** Available records **
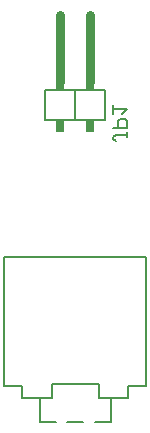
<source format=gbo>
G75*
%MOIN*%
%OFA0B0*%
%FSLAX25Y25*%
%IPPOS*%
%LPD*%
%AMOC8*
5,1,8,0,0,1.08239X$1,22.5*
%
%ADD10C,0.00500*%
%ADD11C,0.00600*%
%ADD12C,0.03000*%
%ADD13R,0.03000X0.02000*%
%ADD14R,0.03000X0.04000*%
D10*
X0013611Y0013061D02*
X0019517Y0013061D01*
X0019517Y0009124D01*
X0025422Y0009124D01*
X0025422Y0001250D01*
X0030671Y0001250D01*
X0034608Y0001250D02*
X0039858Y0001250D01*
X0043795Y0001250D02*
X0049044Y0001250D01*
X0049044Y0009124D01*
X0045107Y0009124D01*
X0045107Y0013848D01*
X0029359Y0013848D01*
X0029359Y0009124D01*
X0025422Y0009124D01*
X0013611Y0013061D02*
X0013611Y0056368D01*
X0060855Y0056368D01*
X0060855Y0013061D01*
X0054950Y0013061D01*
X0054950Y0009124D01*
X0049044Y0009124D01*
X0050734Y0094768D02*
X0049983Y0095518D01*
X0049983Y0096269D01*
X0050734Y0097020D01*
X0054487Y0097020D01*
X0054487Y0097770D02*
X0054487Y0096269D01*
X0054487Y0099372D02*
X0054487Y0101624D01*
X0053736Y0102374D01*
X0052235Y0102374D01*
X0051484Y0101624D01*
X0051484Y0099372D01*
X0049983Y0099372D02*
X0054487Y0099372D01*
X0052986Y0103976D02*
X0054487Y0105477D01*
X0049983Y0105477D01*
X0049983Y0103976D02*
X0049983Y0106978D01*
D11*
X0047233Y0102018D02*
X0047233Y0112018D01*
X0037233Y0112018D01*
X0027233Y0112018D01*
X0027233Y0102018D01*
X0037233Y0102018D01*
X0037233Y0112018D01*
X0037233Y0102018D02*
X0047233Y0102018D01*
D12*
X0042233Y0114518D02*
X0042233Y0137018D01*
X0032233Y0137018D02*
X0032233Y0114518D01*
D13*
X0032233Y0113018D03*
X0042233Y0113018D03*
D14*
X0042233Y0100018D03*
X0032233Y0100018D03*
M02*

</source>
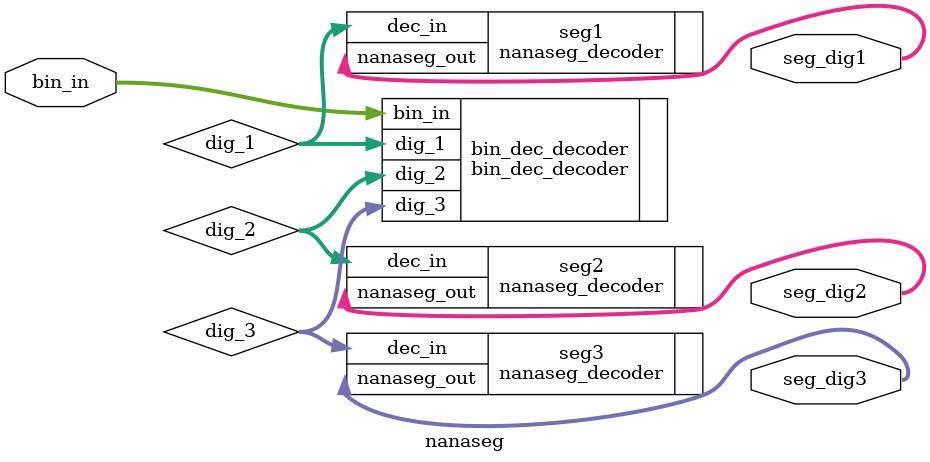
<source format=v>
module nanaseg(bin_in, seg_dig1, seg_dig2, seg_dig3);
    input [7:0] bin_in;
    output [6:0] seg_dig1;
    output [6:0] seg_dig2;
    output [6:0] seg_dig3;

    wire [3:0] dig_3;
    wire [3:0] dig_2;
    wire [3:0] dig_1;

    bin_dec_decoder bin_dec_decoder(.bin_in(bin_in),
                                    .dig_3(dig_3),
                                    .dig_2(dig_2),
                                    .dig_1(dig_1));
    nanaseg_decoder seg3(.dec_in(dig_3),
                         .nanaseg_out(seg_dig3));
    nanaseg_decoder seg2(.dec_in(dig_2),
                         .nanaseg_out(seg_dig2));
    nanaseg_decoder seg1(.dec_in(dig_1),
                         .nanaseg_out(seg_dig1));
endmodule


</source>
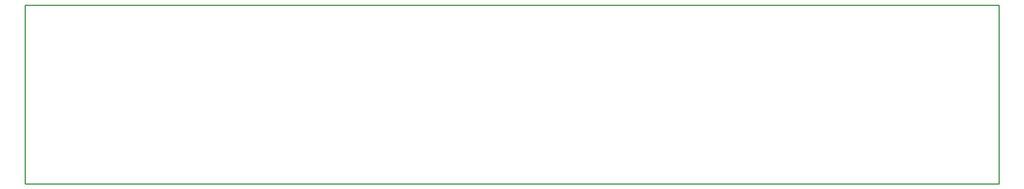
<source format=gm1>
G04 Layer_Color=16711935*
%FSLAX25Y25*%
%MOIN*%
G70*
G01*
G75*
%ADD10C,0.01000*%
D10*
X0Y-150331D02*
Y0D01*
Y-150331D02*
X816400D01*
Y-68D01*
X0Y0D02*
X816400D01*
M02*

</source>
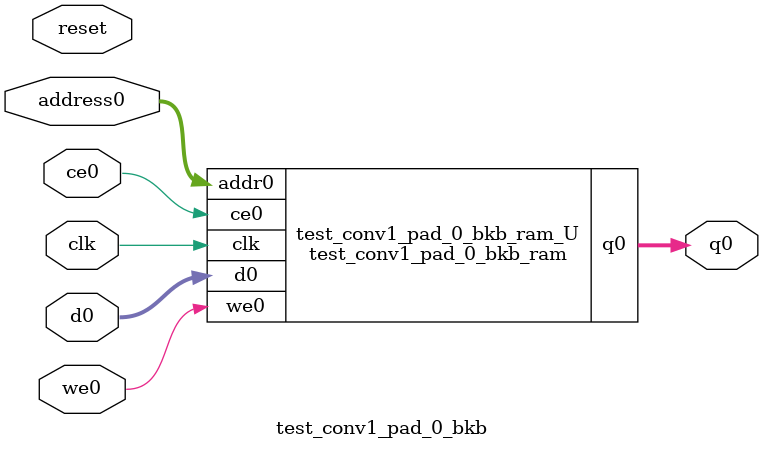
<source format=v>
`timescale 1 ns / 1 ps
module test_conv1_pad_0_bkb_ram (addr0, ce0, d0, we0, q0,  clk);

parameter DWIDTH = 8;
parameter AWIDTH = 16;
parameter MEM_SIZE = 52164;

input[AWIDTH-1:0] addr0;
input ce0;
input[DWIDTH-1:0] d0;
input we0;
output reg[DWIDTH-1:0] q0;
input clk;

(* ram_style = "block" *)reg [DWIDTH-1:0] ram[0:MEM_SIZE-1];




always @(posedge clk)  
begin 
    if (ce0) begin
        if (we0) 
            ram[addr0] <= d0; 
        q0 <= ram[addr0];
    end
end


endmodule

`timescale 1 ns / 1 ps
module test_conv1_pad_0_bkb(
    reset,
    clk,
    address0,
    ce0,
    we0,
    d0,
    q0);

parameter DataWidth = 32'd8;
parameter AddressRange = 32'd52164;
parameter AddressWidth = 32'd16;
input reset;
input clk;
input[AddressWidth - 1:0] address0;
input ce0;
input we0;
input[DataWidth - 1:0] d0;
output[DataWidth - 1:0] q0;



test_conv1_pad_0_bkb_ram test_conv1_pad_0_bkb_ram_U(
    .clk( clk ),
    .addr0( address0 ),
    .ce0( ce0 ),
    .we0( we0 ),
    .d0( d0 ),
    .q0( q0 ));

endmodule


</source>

** Problem statement **
Please repeat the entries above exactly, leaving out any pictures.

** Written answer **
<source format=gbo>
G75*
%MOIN*%
%OFA0B0*%
%FSLAX25Y25*%
%IPPOS*%
%LPD*%
%AMOC8*
5,1,8,0,0,1.08239X$1,22.5*
%
%ADD10C,0.00500*%
%ADD11C,0.00600*%
%ADD12C,0.03000*%
%ADD13R,0.03000X0.02000*%
%ADD14R,0.03000X0.04000*%
D10*
X0013611Y0013061D02*
X0019517Y0013061D01*
X0019517Y0009124D01*
X0025422Y0009124D01*
X0025422Y0001250D01*
X0030671Y0001250D01*
X0034608Y0001250D02*
X0039858Y0001250D01*
X0043795Y0001250D02*
X0049044Y0001250D01*
X0049044Y0009124D01*
X0045107Y0009124D01*
X0045107Y0013848D01*
X0029359Y0013848D01*
X0029359Y0009124D01*
X0025422Y0009124D01*
X0013611Y0013061D02*
X0013611Y0056368D01*
X0060855Y0056368D01*
X0060855Y0013061D01*
X0054950Y0013061D01*
X0054950Y0009124D01*
X0049044Y0009124D01*
X0050734Y0094768D02*
X0049983Y0095518D01*
X0049983Y0096269D01*
X0050734Y0097020D01*
X0054487Y0097020D01*
X0054487Y0097770D02*
X0054487Y0096269D01*
X0054487Y0099372D02*
X0054487Y0101624D01*
X0053736Y0102374D01*
X0052235Y0102374D01*
X0051484Y0101624D01*
X0051484Y0099372D01*
X0049983Y0099372D02*
X0054487Y0099372D01*
X0052986Y0103976D02*
X0054487Y0105477D01*
X0049983Y0105477D01*
X0049983Y0103976D02*
X0049983Y0106978D01*
D11*
X0047233Y0102018D02*
X0047233Y0112018D01*
X0037233Y0112018D01*
X0027233Y0112018D01*
X0027233Y0102018D01*
X0037233Y0102018D01*
X0037233Y0112018D01*
X0037233Y0102018D02*
X0047233Y0102018D01*
D12*
X0042233Y0114518D02*
X0042233Y0137018D01*
X0032233Y0137018D02*
X0032233Y0114518D01*
D13*
X0032233Y0113018D03*
X0042233Y0113018D03*
D14*
X0042233Y0100018D03*
X0032233Y0100018D03*
M02*

</source>
<source format=v>
module nanaseg(bin_in, seg_dig1, seg_dig2, seg_dig3);
    input [7:0] bin_in;
    output [6:0] seg_dig1;
    output [6:0] seg_dig2;
    output [6:0] seg_dig3;

    wire [3:0] dig_3;
    wire [3:0] dig_2;
    wire [3:0] dig_1;

    bin_dec_decoder bin_dec_decoder(.bin_in(bin_in),
                                    .dig_3(dig_3),
                                    .dig_2(dig_2),
                                    .dig_1(dig_1));
    nanaseg_decoder seg3(.dec_in(dig_3),
                         .nanaseg_out(seg_dig3));
    nanaseg_decoder seg2(.dec_in(dig_2),
                         .nanaseg_out(seg_dig2));
    nanaseg_decoder seg1(.dec_in(dig_1),
                         .nanaseg_out(seg_dig1));
endmodule


</source>
<source format=gm1>
G04 Layer_Color=16711935*
%FSLAX25Y25*%
%MOIN*%
G70*
G01*
G75*
%ADD10C,0.01000*%
D10*
X0Y-150331D02*
Y0D01*
Y-150331D02*
X816400D01*
Y-68D01*
X0Y0D02*
X816400D01*
M02*

</source>
<source format=v>
`timescale 1 ns / 1 ps
module test_conv1_pad_0_bkb_ram (addr0, ce0, d0, we0, q0,  clk);

parameter DWIDTH = 8;
parameter AWIDTH = 16;
parameter MEM_SIZE = 52164;

input[AWIDTH-1:0] addr0;
input ce0;
input[DWIDTH-1:0] d0;
input we0;
output reg[DWIDTH-1:0] q0;
input clk;

(* ram_style = "block" *)reg [DWIDTH-1:0] ram[0:MEM_SIZE-1];




always @(posedge clk)  
begin 
    if (ce0) begin
        if (we0) 
            ram[addr0] <= d0; 
        q0 <= ram[addr0];
    end
end


endmodule

`timescale 1 ns / 1 ps
module test_conv1_pad_0_bkb(
    reset,
    clk,
    address0,
    ce0,
    we0,
    d0,
    q0);

parameter DataWidth = 32'd8;
parameter AddressRange = 32'd52164;
parameter AddressWidth = 32'd16;
input reset;
input clk;
input[AddressWidth - 1:0] address0;
input ce0;
input we0;
input[DataWidth - 1:0] d0;
output[DataWidth - 1:0] q0;



test_conv1_pad_0_bkb_ram test_conv1_pad_0_bkb_ram_U(
    .clk( clk ),
    .addr0( address0 ),
    .ce0( ce0 ),
    .we0( we0 ),
    .d0( d0 ),
    .q0( q0 ));

endmodule


</source>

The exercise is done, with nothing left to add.